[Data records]
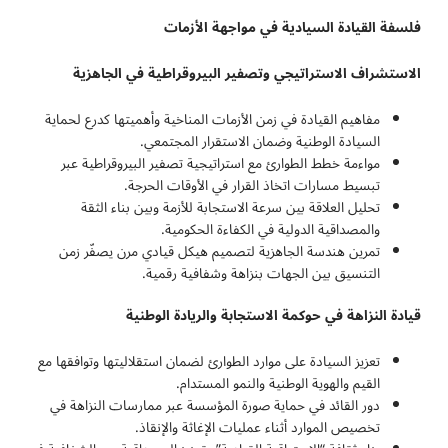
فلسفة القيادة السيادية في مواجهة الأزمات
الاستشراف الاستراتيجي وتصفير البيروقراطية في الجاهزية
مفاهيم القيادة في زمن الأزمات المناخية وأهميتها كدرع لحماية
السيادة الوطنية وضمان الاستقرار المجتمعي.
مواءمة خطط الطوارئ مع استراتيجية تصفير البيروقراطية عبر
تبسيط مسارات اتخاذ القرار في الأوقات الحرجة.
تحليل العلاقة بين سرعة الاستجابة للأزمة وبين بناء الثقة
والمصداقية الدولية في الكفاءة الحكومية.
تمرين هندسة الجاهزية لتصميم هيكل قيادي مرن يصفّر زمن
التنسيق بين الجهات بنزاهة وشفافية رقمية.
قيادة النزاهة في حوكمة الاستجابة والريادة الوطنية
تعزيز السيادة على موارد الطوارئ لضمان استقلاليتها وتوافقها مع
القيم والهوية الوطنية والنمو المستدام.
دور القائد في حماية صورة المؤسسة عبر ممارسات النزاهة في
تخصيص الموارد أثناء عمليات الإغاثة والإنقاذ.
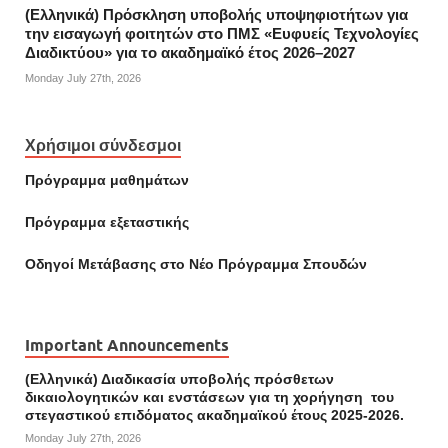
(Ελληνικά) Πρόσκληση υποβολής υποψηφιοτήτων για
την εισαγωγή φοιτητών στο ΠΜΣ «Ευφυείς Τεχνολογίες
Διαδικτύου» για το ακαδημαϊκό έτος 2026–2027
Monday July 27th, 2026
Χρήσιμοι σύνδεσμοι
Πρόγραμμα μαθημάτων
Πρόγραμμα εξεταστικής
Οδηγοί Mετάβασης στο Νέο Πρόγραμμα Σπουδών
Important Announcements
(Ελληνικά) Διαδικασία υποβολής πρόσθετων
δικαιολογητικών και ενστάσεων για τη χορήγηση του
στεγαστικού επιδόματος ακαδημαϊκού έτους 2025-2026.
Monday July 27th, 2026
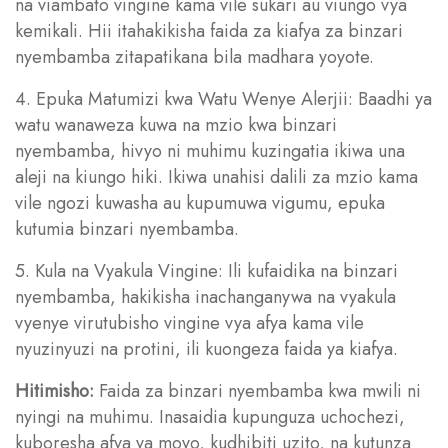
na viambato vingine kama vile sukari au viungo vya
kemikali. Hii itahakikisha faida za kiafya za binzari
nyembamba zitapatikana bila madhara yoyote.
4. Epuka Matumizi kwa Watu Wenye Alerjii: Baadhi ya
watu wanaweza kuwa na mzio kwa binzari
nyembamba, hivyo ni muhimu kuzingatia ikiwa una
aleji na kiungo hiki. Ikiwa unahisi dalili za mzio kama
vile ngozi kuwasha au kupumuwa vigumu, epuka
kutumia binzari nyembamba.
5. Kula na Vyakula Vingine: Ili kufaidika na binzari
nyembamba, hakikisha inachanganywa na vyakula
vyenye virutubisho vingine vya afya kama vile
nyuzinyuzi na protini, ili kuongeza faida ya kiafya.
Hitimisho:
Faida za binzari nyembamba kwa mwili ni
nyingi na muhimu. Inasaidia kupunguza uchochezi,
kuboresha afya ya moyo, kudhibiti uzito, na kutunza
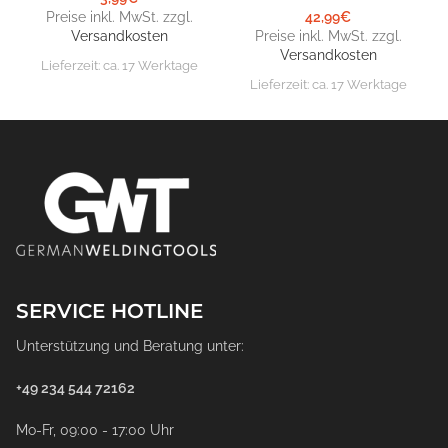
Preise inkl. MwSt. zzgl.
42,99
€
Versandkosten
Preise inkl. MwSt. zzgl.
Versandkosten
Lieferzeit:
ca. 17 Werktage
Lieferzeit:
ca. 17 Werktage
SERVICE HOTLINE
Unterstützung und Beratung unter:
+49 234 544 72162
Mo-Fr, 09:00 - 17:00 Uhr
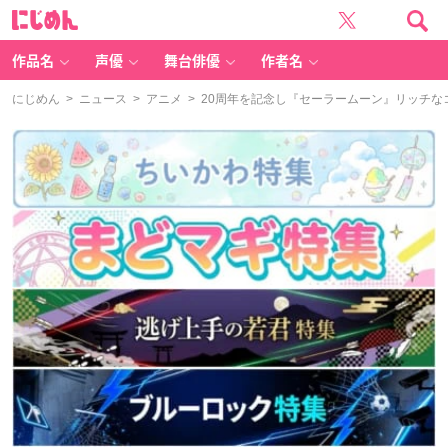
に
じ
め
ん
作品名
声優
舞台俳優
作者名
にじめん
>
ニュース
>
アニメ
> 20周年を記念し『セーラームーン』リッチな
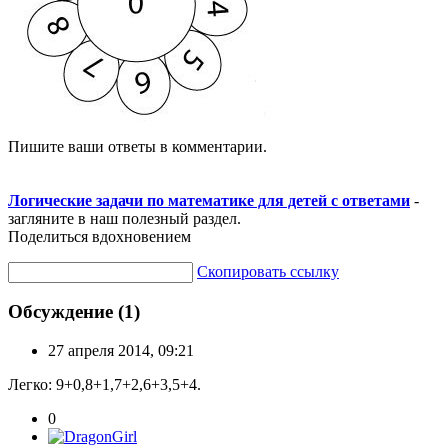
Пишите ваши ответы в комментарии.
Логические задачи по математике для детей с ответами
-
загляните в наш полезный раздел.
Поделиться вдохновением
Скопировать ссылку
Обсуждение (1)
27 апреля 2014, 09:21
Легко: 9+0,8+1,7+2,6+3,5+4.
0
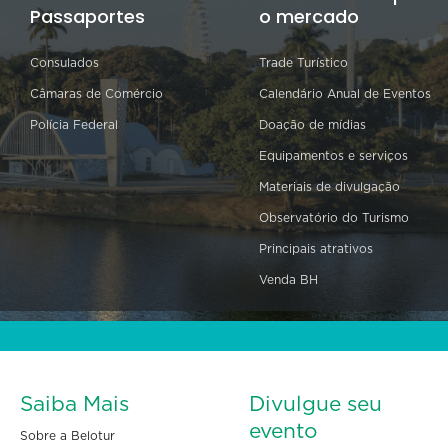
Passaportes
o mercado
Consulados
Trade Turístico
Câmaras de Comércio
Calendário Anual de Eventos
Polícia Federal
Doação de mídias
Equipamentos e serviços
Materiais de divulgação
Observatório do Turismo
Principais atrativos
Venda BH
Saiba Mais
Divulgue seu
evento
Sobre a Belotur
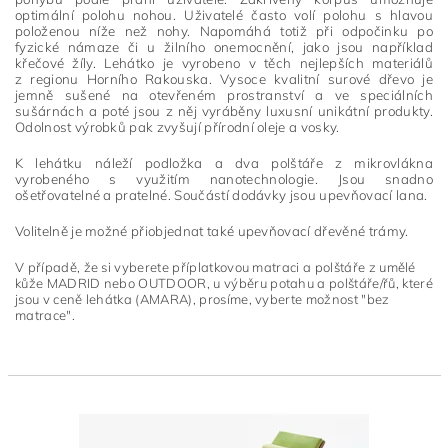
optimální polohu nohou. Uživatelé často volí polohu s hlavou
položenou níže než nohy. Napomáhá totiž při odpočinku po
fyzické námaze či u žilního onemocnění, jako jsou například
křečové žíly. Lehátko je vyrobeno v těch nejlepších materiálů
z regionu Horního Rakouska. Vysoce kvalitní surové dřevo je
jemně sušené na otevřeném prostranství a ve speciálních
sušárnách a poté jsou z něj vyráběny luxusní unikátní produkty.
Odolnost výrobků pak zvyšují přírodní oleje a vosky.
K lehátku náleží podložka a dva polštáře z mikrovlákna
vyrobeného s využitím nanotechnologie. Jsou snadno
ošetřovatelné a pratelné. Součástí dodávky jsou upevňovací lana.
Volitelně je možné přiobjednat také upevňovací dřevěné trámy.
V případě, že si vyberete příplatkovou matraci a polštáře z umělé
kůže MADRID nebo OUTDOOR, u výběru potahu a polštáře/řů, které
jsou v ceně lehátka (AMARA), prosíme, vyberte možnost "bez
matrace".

### [Exercise objective]
Could you turn the listing, from its very first line through the line containing "القيم والهوية الوطنية والنمو المستدام." (both ends included), into a JSON list of strings with one string per line, skipping blank lines and leaving out the pictures?

### [Finished exercise]
[
  "فلسفة القيادة السيادية في مواجهة الأزمات",
  "الاستشراف الاستراتيجي وتصفير البيروقراطية في الجاهزية",
  "مفاهيم القيادة في زمن الأزمات المناخية وأهميتها كدرع لحماية",
  "السيادة الوطنية وضمان الاستقرار المجتمعي.",
  "مواءمة خطط الطوارئ مع استراتيجية تصفير البيروقراطية عبر",
  "تبسيط مسارات اتخاذ القرار في الأوقات الحرجة.",
  "تحليل العلاقة بين سرعة الاستجابة للأزمة وبين بناء الثقة",
  "والمصداقية الدولية في الكفاءة الحكومية.",
  "تمرين هندسة الجاهزية لتصميم هيكل قيادي مرن يصفّر زمن",
  "التنسيق بين الجهات بنزاهة وشفافية رقمية.",
  "قيادة النزاهة في حوكمة الاستجابة والريادة الوطنية",
  "تعزيز السيادة على موارد الطوارئ لضمان استقلاليتها وتوافقها مع",
  "القيم والهوية الوطنية والنمو المستدام."
]